Sa façon de faire à mon sens est un respect pour mon intimité et surtout pour ma dignité, il aurait très bien pu s’il l’avait souhaité me rendre honteux devant tout le monde en expliquant ce que je faisais loin des regards. Cet ancrage est très important et des années après cette histoire cela a incontestablement marqué toute une vie et a créé une relation forte et solide entre mon père et moi…
En effet, l’ancrage « ni vu ni connu » dont il se servait m’a beaucoup touché, cet ancrage a fait que je n’ai jamais eu peur de mon père mais j’ai développé beaucoup de respect pour lui. Je savais que j’avais le droit à l’erreur, j’ai senti qu’il comprenait aussi les « bêtises » de cet âge, je savais également qu’il ne validait pas mais qu’il m’accompagnait à sa façon…
Etre enfant de 13 ans et voir ce comportement de son père alors que j’étais très craintif de la punition que je pensais avoir, m’a fait grandir et m’a appris beaucoup. Aujourd’hui, je fais pareil avec mon épouse, ma fille, mes proches, des inconnus, je mets en place très souvent cet adage “ni vu ni connu” pour préserver la dignité et l’intimité de ceux qui me côtoient.
C’est un réel ancrage relationnel très profond dans le sens où émotionnellement l’expérience des dessins était intense, au lieu de vivre cette expérience comme un traumatisme, je garde plutôt un souvenir positif d’une expérience négative… ça pourrait avoir l’air paradoxal mais c’est bien cela un ancrage relationnel !
Très souvent, les parents que je nomme les “snipers” ou “les chasseurs d’erreurs”, sont tout le temps à l’affût, ils remarquent le moindre geste maladroit, le plus petit comportement inacceptable de leurs enfants pour les corriger et les rappeler à l’ordre. Evidemment l’éducation consiste également à inculquer les bonnes manières et le bon comportement, l’intention des parents « snipers » est sans doute positive, ils veulent que leurs enfants soient “bien éduqués”.
Mais l’excès de toute chose a des conséquences inverses, chasser constamment les erreurs de son enfant va briser à un moment ou à un autre le lien de confiance vis-à-vis des parents (je suis tout le temps surveillé !), lien de confiance nécessaire pour accompagner son enfant, et aussi la confiance de l’enfant en lui-même qui risquerait d’être affecté, “je ne fais que commettre des erreurs, je suis mauvais,…”, cela aura un effet sur l’image de soi qu’il construit, il n’osera pas prendre d’initiative,…
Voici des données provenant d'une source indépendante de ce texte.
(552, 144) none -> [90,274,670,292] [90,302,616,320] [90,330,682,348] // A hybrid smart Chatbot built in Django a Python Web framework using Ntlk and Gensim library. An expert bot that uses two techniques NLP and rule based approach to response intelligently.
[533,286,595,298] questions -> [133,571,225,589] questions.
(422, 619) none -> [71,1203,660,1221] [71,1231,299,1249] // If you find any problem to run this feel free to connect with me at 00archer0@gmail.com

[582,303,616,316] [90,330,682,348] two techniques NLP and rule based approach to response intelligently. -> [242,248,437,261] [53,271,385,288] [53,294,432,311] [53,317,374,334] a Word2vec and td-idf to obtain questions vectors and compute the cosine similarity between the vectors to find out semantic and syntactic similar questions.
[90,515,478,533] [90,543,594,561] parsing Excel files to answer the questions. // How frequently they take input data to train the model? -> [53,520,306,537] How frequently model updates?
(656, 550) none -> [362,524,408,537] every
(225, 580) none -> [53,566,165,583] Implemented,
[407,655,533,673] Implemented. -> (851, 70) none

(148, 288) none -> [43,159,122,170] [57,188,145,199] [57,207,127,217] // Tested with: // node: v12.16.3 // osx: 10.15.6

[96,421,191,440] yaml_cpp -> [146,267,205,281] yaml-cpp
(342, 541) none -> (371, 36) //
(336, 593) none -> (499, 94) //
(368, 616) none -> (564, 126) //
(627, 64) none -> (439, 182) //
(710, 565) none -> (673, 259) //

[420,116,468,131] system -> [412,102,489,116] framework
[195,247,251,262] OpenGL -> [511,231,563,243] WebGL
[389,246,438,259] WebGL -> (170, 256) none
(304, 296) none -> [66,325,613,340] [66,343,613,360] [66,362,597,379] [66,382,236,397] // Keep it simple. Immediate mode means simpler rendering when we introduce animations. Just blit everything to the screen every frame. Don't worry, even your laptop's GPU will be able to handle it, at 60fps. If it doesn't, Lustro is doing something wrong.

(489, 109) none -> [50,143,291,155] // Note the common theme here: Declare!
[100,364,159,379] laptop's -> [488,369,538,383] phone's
Il est primordial parfois et nécessaire de faire le sourd et l’aveugle devant certaines erreurs de son enfant notamment quand l’enfant sait qu’on l’a vu, laisser passer l’erreur tout en étant présent près de lui et parallèlement l’accompagner et lui inculquer les bonnes mœurs et bons comportements sans profiter de chacune de ses erreurs pour le sermonner et lui faire la morale. Un enfant sait quand il fait quelque chose qui n’est pas très bien et le voir sans rien lui dire ne valide pas son acte mais le responsabilise. Les liens de confiance, de proximité, de respect et d’amour entre vous n’en seront que plus forts et renforcés.
Merci pour votre témoignage qui m’évoque des souvenirs lointains de mon enfance / adolescence où je n’ai parfois pas été réprimandée par mes parents alors que j’aurais dû l’être vu la gravité de mes erreurs, mais je suis reconnaissante envers eux, avec du recul, maintenant que j’élève mes quatre filles. J’ai compris qu’il ne fallait pas afficher les erreurs de nos enfants au grand jour, pour l’avoir fait TROP souvent malheureusement mais à regrêt et m’être entendue dire “Mais maman !!! pourquoi racontes-tu toujours à tes amies ce que je fais?!”